‘Spuugzat’ was van 1986 tot 1989 een kraakpand aan de Bornsesteeg 79 in Wageningen. De leegstaande boerderij werd gekraakt door een groep die vooral afkomstig was van het PuDoC complex. Het vormde vier jaar lang een anarchistische vrijstaat met levende have, een motorwerkplaats en een fotolaboratorium.
Het begin van Spuugzat
Al vrij snel nadat Leonard den Boer in 1982 naar Wageningen kwam, had hij het in zijn studies Voeding en Sociologie bekeken. De vroege jaren 80 waren een tijd van bruisende activiteiten die voor hem veel interessanter waren om te verkennen dan een studie. Het kraken vierde hoogtij in Wageningen. In 1983 zag Leonard zijn kans schoon en betrok hij een ruimte in het gekraakte voormalige PuDoC complex aan de Marijkeweg.[1] “Er waren twee woongroepen op het PuDoC terrein. Ik kwam eerst terecht in een groep met mensen met een sterke ideologische grondslag die nog wortels had in de jaren 70. Zij lazen de boeken van Habermas en meer van dat soort werk. Al snel verhuisde ik naar de andere groep. Deze leefde vooral voor de vrijheid en was meer anarchistisch, zou je kunnen zeggen.
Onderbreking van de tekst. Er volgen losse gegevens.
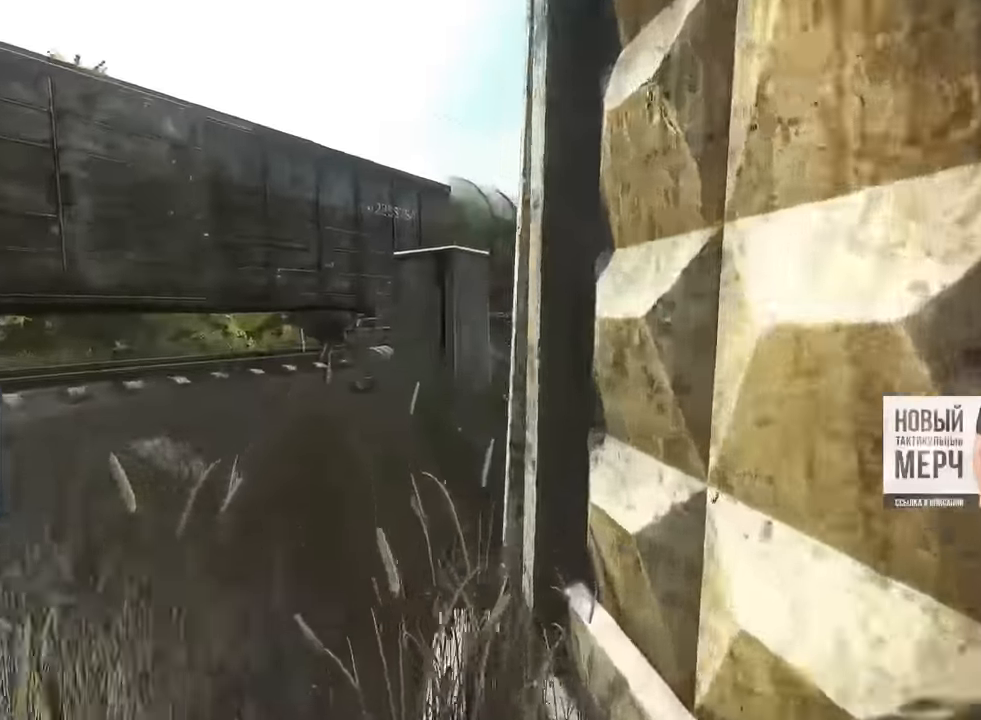
{"keys": ["a", "w"], "mouse": ["left"]}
We wilden ons eigen ding doen, meer dan alleen de wereld verbeteren.”
Na iets meer dan twee jaar op het PuDoC terein gewoond te hebben, begint het Leonard en zijn huisgenoten te kriebelen. “We waren toe aan iets nieuws, een nieuw project. Het was voor de krakers toen een pittige tijd met veel verliezen: de Tien Zilverlingen was ontruimd, Wanders en het Delpad waren ontruimd, de kraak van pakhuis America, een boerderijtje aan de Vergersweg en een pand in de Boeslaan waren mislukt. Bij onze groep deed dit de vastberadenheid alleen maar toenemen. Toen we getipt werden over de leegstaande boerderij aan de Bornsesteeg 79 hadden we zoiets van ‘Nou gaan we der in en we blijven der in!’”
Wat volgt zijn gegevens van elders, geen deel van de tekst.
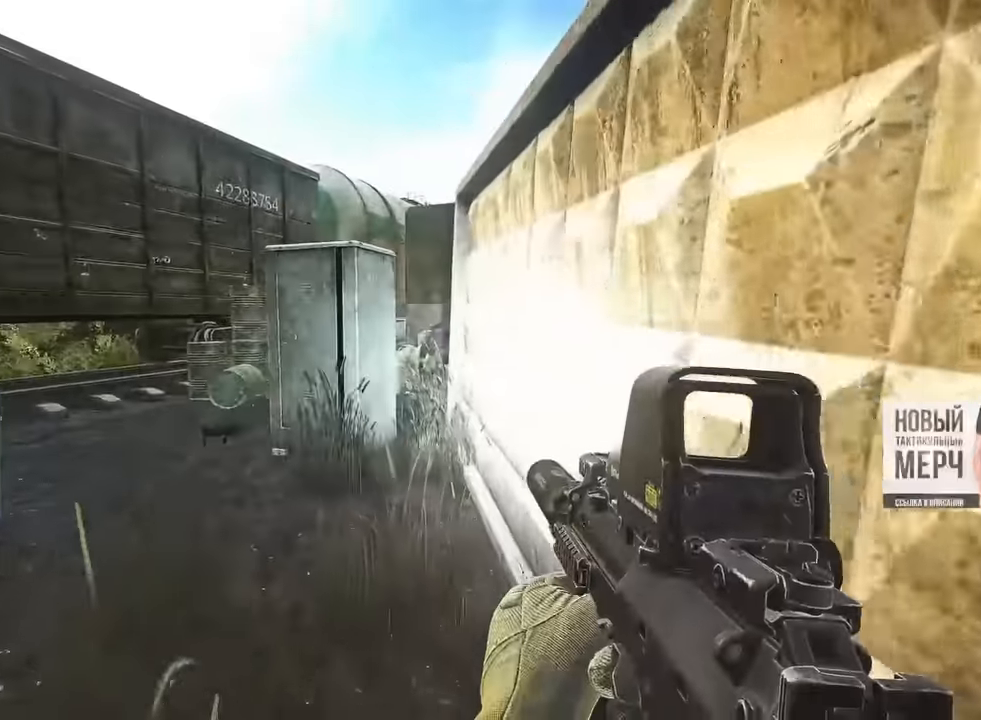
{"keys": ["a", "shift", "w"], "mouse": ["left", "right"], "events": [[317, "mouse_right", "down"], [467, "shift", "down"]]}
Aan de foto’s die wijlen Hans van Rijst maakte van de kraak in de zomer van 1986 is goed te zien dat de kraakgroep met groot materieel uitpakte. Er worden gereedschap, balken en bedspiralen aangesleept om het pand te barricaderen. Eerdere ervaring had geleerd dat barricaderen met bedspiralen de beste manier is om een ontruiming tegen te gaan. Waar al dat materiaal vandaan kwam kan Leonard zich niet herinneren: “Ik denk dat die spiralen uit Arnhem kwamen, maar dat weet ik eigenlijk niet zeker. Ze waren er gewoon. Misschien kwamen ze wel van de Emmaus. Na verloop van tijd gingen ze ook weer weg, naar een andere kraak.”
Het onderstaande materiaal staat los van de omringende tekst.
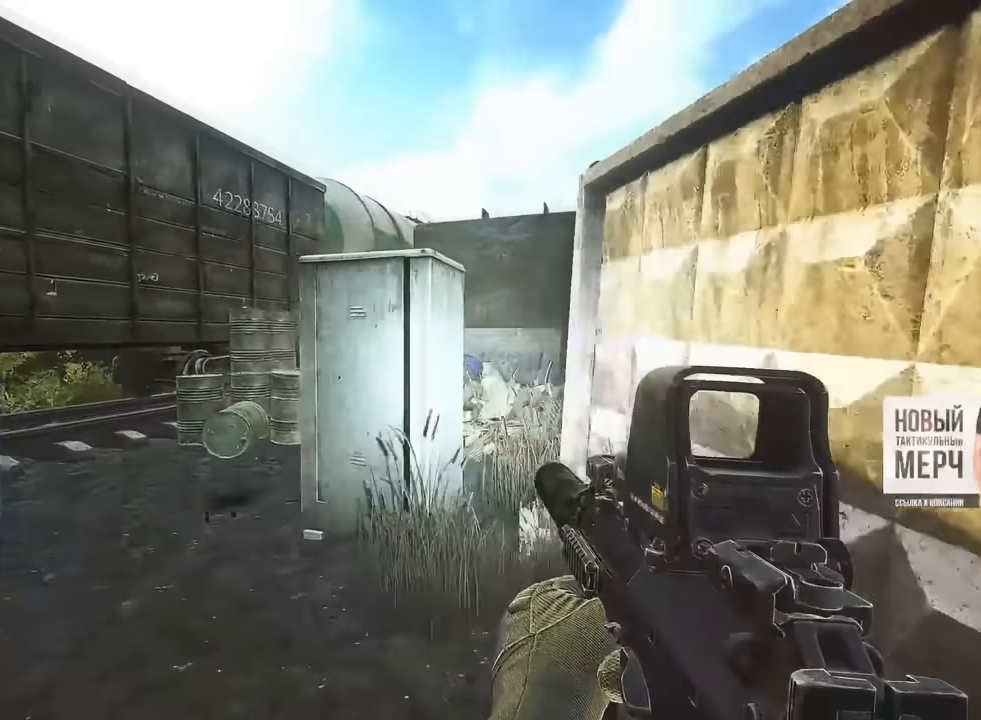
{"keys": ["a"], "mouse": [], "events": [[50, "shift", "up"], [251, "mouse_right", "up"], [301, "mouse_left", "up"], [434, "w", "up"]]}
Dit zegt ook iets over hoe de kraakbeweging in die tijd werkte. Als er een kraak was, kwam er uit alle hoeken en gaten hulp, maar hoe de lijnen precies liepen was lang niet altijd even duidelijk. Het was een soort gemoedelijke chaos, waarin alles via via werd geregeld. Tegelijk hadden de krakers er ook belang bij niet overal open over te zijn. Het kraken zelf was dan wel legaal, maar had ook veel tegenstanders en er gebeurden zaken in een grijs en soms zwart circuit. De krakers hadden daarom liever niet dat het personeel van Politiebureau Rustenburg wist hoe het precies allemaal zat. Ook dat was een reden om de lijnen vaag te houden.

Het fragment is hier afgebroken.